- [À FAIRE]
(a) Modifie le passage du témoignage des deux mères allant de «Domitille à 28ans» à «depuis 5 ans.» en remplaçant «Bretagne» par «Normandie».
(b) D'après le témoignage des deux mères, en quelle année de master Sixtine est-elle actuellement ?
(c) Reprends le témoignage des deux mères à la suite de sa dernière phrase et poursuis-le.

Domitille à 28ans et est maman de Félix, 4ans et de Céleste, 2ans. Elle est seule depuis le décès brutal de son mari, un an plus tôt. Habitant à l’époque à Genève elle s’est alors rapprochée de ses parents en Bretagne et a commencé récemment un travail d’enseignante alors qu’elle n’avait pas travaillé depuis 5 ans.
« Je suis extrêmement fusionnelle avec mes enfants et ils sont très complices. Nous surmontons cette terrible épreuve ensemble. Nous parlons de leur « petit papa » tous les jours. Nous voyageons beaucoup ensemble également. Ils ont tous les deux double nationalité franco-australienne, car leur papa était australien. Depuis janvier 2020 Félix est rentré à l’école en France et Céleste chez une assistante maternelle. Je ne travaillais pas, mais avoir du temps pour moi était vital. Rien que l’administration pour une succession internationale est inimaginable.
Sixtine à une histoire différente : « Je m’appelle Sixtine, j’ai 23 ans et je suis actuellement en deuxième année de master MEEF. Je suis maman d’une petite Pia de 17 mois, et solo depuis mon 5ème mois de grossesse. Nous sommes très complices mais elle peut passer des journées avec d’autres personnes que moi sans aucun problème. J’ai pris 1 an pour m’occuper de Pia l’année dernière et je suis maintenant en M2 pour valider mon master et pouvoir travailler. Pia va à la crèche deux jours par semaine et mes parents la gardent une autre journée pour que je puisse travailler et réviser. J’ai eu beaucoup de difficultés la première année à rester en contact avec des gens, à sortir et à prendre du temps pour moi. J’ai heureusement rencontré des personnes extraordinaires qui m’ont énormément aidé même si j’ai du mal à demander de l’aide quand ça ne va pas. Je suis partie en weekend sans elle pour la première fois en juin dernier (elle avait 13 mois). Depuis je pars régulièrement en weekend chez des amis et je l’emmène avec moi, mais je n’ai aucun problème à la faire garder quand je sens que j’ai besoin de moments sans elle. Je suis fière d’avoir une petite fille aussi heureuse et joyeuse qui rit tout le temps et souris de toutes ses forces. Je suis fière de me dire que malgré les difficultés, tous les sacrifices et efforts que je fais, elle grandit dans la joie et l’amour. »

- [ENREGISTREMENTS FOURNIS]
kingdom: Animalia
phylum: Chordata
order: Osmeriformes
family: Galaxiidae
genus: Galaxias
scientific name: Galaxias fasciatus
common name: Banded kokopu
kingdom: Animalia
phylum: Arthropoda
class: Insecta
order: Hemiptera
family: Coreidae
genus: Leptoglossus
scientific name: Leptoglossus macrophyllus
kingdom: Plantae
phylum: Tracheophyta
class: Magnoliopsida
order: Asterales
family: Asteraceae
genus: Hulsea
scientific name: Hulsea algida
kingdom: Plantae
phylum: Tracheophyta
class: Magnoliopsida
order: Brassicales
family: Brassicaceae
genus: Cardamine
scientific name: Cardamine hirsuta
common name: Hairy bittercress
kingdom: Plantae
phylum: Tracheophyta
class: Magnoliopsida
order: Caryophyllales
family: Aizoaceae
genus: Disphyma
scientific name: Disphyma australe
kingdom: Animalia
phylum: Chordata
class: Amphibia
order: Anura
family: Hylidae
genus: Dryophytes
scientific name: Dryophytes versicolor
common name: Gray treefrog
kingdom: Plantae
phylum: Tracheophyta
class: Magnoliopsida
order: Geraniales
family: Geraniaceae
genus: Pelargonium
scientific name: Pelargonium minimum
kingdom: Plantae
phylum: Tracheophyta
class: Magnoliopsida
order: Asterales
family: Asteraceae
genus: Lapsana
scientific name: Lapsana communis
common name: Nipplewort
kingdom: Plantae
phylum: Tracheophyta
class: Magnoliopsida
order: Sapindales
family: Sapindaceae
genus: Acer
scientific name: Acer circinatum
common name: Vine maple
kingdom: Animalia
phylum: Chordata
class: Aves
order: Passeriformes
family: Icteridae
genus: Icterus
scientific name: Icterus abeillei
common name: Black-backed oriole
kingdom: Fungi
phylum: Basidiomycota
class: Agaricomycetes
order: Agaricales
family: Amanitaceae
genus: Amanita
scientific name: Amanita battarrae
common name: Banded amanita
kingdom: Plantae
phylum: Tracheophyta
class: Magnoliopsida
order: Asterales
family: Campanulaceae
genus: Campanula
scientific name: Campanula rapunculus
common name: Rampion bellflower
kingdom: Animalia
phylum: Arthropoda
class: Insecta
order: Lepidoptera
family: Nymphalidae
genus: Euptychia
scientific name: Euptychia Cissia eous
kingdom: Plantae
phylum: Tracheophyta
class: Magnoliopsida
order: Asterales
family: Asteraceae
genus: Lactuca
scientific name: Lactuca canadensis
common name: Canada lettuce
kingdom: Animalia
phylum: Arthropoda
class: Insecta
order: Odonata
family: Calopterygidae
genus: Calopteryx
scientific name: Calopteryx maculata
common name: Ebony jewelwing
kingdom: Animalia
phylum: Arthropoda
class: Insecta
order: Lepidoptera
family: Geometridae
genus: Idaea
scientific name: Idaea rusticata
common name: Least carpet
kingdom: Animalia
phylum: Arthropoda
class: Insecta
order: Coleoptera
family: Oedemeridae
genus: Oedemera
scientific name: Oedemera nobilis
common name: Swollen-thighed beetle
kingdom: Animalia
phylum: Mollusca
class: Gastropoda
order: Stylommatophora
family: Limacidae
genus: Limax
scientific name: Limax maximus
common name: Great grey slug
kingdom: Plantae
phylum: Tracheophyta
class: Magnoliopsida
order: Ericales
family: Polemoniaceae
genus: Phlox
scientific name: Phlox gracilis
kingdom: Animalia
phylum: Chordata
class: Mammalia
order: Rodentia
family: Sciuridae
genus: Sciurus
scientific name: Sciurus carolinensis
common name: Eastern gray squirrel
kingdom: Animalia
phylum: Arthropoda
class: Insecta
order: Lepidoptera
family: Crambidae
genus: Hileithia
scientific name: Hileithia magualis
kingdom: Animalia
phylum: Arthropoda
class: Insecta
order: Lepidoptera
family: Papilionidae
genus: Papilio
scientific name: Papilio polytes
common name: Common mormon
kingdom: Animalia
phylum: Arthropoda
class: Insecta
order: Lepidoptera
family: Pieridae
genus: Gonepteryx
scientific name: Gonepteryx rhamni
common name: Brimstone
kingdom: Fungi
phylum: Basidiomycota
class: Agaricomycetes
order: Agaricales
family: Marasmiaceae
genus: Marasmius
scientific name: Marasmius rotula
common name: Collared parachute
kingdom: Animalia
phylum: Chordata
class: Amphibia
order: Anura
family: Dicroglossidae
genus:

- [RÉPONSES RÉDIGÉES]
(a)
Domitille à 28ans et est maman de Félix, 4ans et de Céleste, 2ans. Elle est seule depuis le décès brutal de son mari, un an plus tôt. Habitant à l’époque à Genève elle s’est alors rapprochée de ses parents en Normandie et a commencé récemment un travail d’enseignante alors qu’elle n’avait pas travaillé depuis 5 ans.

(b) En deuxième année de master MEEF.

(c)
Louise se confie également : « Je m’appelle Louise, j’ai 29 ans et je suis maman d’une petite Anna née en juin 2020. Je suis seule depuis le début de ma grossesse. C’était une grossesse surprise, une magnifique surprise de la vie pour moi, mais un échec pour le papa qui a donc décidé de prendre la fuite. Je suis donc très fusionnelle avec Anna même si je sais que je devrais couper un petit peu le cordon ; mais pour le moment je n’en ai clairement pas l’envie.
Je suis commerciale dans une entreprise d’agroalimentaire. C’est un métier que j’aime, mais très rude au quotidien (organisation, beaucoup de voiture, horaires atypiques, découchages réguliers). Anna est en crèche à plein temps (8h-18h) et j’ai le cœur bien lourd de la laisser tous les matins. J’ai la chance d’avoir un employeur compréhensif qui est au courant de ma situation personnelle et me permet pour l’instant d’adapter mon travail. Ma deuxième journée commence lorsqu’elle est couchée: machines, vaisselle, liste de courses, papiers administratifs, comptes, factures etc. Puis je dîne, et me couche … pour recommencer le lendemain. C’est épuisant et je n’ai aucun répit, je dois tout gérer seule et c’est parfois bien lourd à porter. La grande difficulté pour une maman solo est le fameux « lâcher prise », bien complexe. Comme je sais que ma fille n’a « que moi », je m’interdis de faiblir, je suis très strict avec moi-même car si je m’effondre elle s’effondre avec moi ! Je suis entourée mais rien ne remplace la présence d’un homme, d’un père à nos côtés. «
Si l’organisation pour ces mamans seules au quotidien n’est pas toujours évidente, elles arrivent à se faire aider pour s’en sortir au mieux et prendre du temps pour elles :
Domitille : « Je ne travaille que deux jours par semaine donc l’organisation n’est pas trop lourde. Les enfants restent à la cantine au déjeuner et nous dînons très tôt donc j’ai mes soirées pour moi. Je voyage beaucoup avec mes enfants donc à force on sait s’organiser. Je n’ai jamais hésité à demander de l’aide à mes parents et mes voisins, et à reconnaitre que je n’en pouvais parfois plus. Mes parents sont heureux de pouvoir m’aider à leur échelle et je leur en suis très reconnaissante. La famille s’est soudée plus que jamais après la mort de mon mari. En revanche, je n’ai plus la même vie sociale qu’avant car mes amis habitent tous à 1h15 minimum. J’arrive à me dégager 2-3 jours par mois et me suis inscrite à des cours de golf pour prendre du temps pour moi.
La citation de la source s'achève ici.